There is a way using command

qsub -l nodes=MACHINE_NAME:ppn=NUMBER_OF_PROCESSORS 

It would it be more useful do not select concrete machine but arbitrary machine with 64-bit system (architecture AMD64 or EM64T), then it is better to require in qsub command property amd64.

What does the error message "qsub: Cannot find a valid kerberos 5 ticket: TGT ticket expired" mean?

A valid Kerberos ticket is required for successful submission of a computational job into PBS batch system. Commonly an user obtains Kerberos ticket automatically after successful login to METACentrum machine. A ticket is valid for 10 hours. If the Kerberos ticket expires and the user wants to submit a job into the system the mentioned error message will appear. This can be solved by renewal of the ticket validity by command kauth (or kinit &ndash) or by new login. Current state of your Kerberos tickets can be checked using command klist. More information can be found in Kerberos dokumentation.

Is there a way how to set a script for my jobs that fell out from the queue not to be computed automatically again? (because I would prefer to submit them on my own)

Add parameter -r n to a command qsub.

How can I set jobs to run after a specific time period? (e.g. if I want them to prepare in advance)

Add parameter -a to a command qsub (-a date_time Declares the time after which the job is eligible for execution).

I compiled my program using Fortran compiler from Intel. However when it runs in a queue the error message „IOSTAT = 29“ will appear. During execution of the program in the command line there is no such error message. Is it necessary to specify paths for the input files when running in a queue?

In the beginning of task script, which you submit to PBS, is good to change current directory according your needs. Otherwise your job runs in current directory of cluster, not in directory, which was actual during running qsub. (For a link to this directory from task script is possible to use a variable PBS_O_WORKDIR, if job runs on the same cluster as qsub.) It is possible to have the input/output files copied automatically to/from a computational node through parameters -W stagein=... and -W stageout=... command qsub. It is good to use AFS directory (~/shared), which is slower( particulary not so good for temporary and huge files), but visible from all Metacentrum nodes.

According to the documentation programs should run from scratch directory.
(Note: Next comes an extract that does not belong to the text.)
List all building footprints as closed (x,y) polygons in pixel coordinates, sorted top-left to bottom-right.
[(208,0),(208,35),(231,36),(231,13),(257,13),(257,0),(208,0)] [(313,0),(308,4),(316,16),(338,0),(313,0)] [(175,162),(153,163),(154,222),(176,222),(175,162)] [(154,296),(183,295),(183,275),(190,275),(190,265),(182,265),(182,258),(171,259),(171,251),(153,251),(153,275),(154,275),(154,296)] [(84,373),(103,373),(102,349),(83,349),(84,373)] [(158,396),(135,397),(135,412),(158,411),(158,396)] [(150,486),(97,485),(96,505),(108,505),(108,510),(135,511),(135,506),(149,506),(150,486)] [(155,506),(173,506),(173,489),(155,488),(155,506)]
How this can be arranged if I do not have the right to write in the scratch directory?

Your sub-directory on the scratch volume (i.e: /scratch/you_user_name/job_JOBID), identified by the $SCRATCHDIR environment variable, is mentioned. (You have this directory just in powerful nodes, not in leading node of cluster ( skirit.ics.muni.cz etc.)). Task script could look like this. e.g:

cd $SCRATCHDIR
cp /storage/brno1/home/your_user_name/.../input* .
# the computation
cp output* /storage/brno1/home/your_user_name/.../
# cleaning:
rm -rf $SCRATCHDIR

I have scheduled a set of jobs in a queue and then exchange the binary used for solving the jobs. Is this change taken into account for already scheduled jobs? Does PBS try to store every information needed to run a job?
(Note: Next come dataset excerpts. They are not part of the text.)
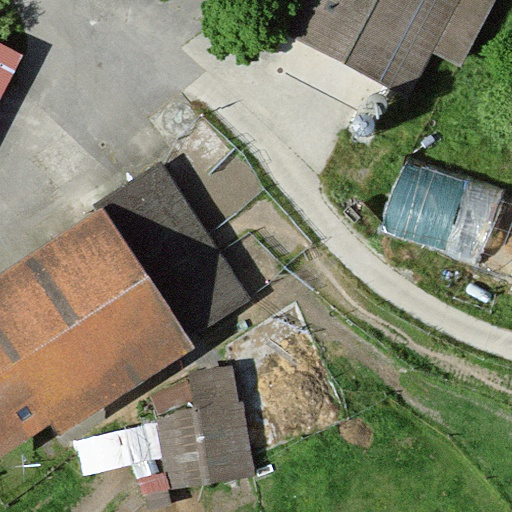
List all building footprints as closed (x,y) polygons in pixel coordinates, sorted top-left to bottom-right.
[(484,0),(312,0),(294,33),(405,92),(430,45),(454,57),(484,0)] [(0,85),(12,63),(0,56),(0,85)] [(511,269),(511,183),(410,147),(382,222),(511,269)] [(0,448),(236,292),(162,181),(0,289),(0,448)] [(145,485),(257,467),(240,359),(155,372),(161,414),(80,426),(86,464),(140,456),(145,485)]
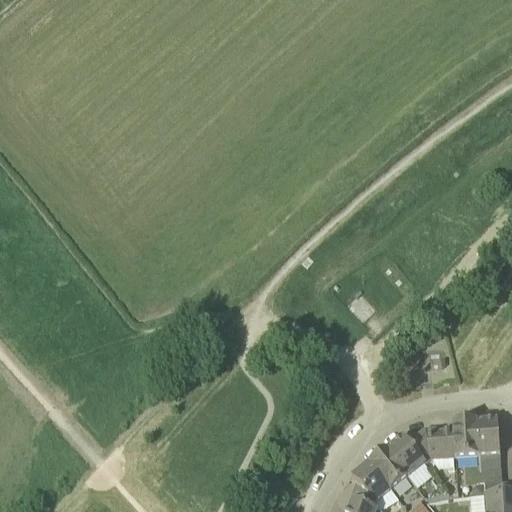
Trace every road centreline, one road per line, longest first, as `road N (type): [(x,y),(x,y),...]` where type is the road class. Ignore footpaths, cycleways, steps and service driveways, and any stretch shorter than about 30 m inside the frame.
road 1 (track): [(511,82),(424,143),(269,284),(244,317)]
road 2 (residential): [(316,511),(356,442),(391,416),(448,399),(511,404)]
road 3 (track): [(379,424),(335,355),(277,322),(239,319)]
PBS hides task script and settings of variable during submitting task. The script is executed after its initiating, everything else (called programs, files for stagein etc.) is used actual. In case of binnary or other difficulty structured files change is important to focus on influencing currently running task - it is good to rename a file, runnig task could use older version without danger.

cc -o program.version2 ....
mv program program.version1 && mv program.version2 program

or throught symbolic links, which linking to particular version

cc -o program.version1 ...
ln -s program.version1 program
# running
cc -o program.version2 ...
rm program && ln -s program.version2 program

I want to be informed via e-mail in case of job terminanting. What should I do?
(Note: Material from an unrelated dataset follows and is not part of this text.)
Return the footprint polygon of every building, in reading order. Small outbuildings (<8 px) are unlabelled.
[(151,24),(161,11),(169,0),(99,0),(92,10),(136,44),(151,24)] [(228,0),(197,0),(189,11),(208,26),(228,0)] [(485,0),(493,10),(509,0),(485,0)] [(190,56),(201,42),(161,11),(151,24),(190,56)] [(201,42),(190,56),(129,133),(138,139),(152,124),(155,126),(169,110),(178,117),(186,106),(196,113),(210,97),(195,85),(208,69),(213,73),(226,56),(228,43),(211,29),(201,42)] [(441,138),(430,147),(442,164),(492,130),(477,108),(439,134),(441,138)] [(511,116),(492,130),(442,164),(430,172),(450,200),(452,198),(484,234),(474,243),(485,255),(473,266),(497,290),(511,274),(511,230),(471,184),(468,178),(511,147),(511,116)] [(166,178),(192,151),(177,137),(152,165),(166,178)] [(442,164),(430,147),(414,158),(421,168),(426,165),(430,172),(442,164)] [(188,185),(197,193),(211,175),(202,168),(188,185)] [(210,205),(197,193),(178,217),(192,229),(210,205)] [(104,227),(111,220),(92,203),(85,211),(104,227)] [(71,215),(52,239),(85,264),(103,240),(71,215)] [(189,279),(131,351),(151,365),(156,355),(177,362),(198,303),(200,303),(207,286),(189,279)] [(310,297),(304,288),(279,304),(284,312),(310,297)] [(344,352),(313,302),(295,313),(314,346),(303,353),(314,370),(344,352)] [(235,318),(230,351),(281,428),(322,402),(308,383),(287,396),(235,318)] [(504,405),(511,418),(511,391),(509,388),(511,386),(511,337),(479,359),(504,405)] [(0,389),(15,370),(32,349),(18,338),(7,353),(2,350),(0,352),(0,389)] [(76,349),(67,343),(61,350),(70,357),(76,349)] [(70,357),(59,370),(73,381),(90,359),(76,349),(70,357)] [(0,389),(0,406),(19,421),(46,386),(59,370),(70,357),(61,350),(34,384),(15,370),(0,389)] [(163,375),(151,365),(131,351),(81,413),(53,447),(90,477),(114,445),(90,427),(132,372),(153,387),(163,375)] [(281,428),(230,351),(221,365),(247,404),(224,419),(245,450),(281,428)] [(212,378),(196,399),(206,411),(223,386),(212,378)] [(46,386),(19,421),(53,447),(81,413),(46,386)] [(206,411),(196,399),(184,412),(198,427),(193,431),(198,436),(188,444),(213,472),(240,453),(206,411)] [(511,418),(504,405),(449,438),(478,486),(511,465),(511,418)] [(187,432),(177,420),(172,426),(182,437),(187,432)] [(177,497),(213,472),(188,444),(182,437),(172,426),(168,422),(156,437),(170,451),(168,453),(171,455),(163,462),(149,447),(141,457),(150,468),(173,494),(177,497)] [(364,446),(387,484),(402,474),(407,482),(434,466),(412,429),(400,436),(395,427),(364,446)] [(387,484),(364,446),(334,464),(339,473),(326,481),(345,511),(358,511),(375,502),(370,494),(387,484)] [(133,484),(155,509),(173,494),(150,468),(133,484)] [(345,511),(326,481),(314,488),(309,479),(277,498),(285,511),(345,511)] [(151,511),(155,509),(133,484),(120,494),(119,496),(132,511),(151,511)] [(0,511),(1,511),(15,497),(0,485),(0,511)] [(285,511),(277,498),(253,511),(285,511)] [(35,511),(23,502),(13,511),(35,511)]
Add parameter -m ae to command qsub. All details of command qsub you can find in qsub manual page man qsub.

How to detect where was job placed and how to log in this machine and have full possibility to check running job?

You can see your jobs at portal and you can see there used machines and processors for each job. Then you can log in them through SSH (PuTTy) and check your jobs as you want.

I need to solve automatic delete of working directory in case of computing interuption (because I have the proper command to delete working directory at the end of the script).

If it is computing interuption because of limit exceeding, you can handle it by setting the task to respond to SIGTERM signal and remove the files in this case. The catching of signals is defined in shell script by command trap, e.g.

trap "clean_scratch" SIGTERM

It will work also in case of interuption of computing by command qdel. Cases when the crash of job is made by serious system error (e.g. blackout) can not be handled automatically.

If I run 2 GPU jobs on the same node, 1 GPU per each. How I recognize which GPU belongs to the job?

Type this command: /usr/sbin/list_cache arien gpu_allocation | grep $PBS_JOBID

My jobs are in the "M" state. What does it mean?

MetaCentrum uses three PBS servers (pbs.elixir-czech.cz, arien-pro.ics.muni.cz and wagap-pro.cerit-sc.cz) and you can easily check the status of your running and waiting jobs on these servers by the command (on any front-end)

qstat -u YOUR_USER_NAME @pbs.elixir-czech.cz @arien-pro.ics.muni.cz @wagap-pro.cerit-sc.cz

If you find some job in the "M" state (Moved), there is no reason for panic. Your job is moved from one PBS server to another, where are more free resources. Typically you can meet this situation when jobs from PBS servers arien-pro.ics.muni.cz and wagap-pro.cerit-sc.cz are moving to PBS servers pbs.elixir-czech.cz.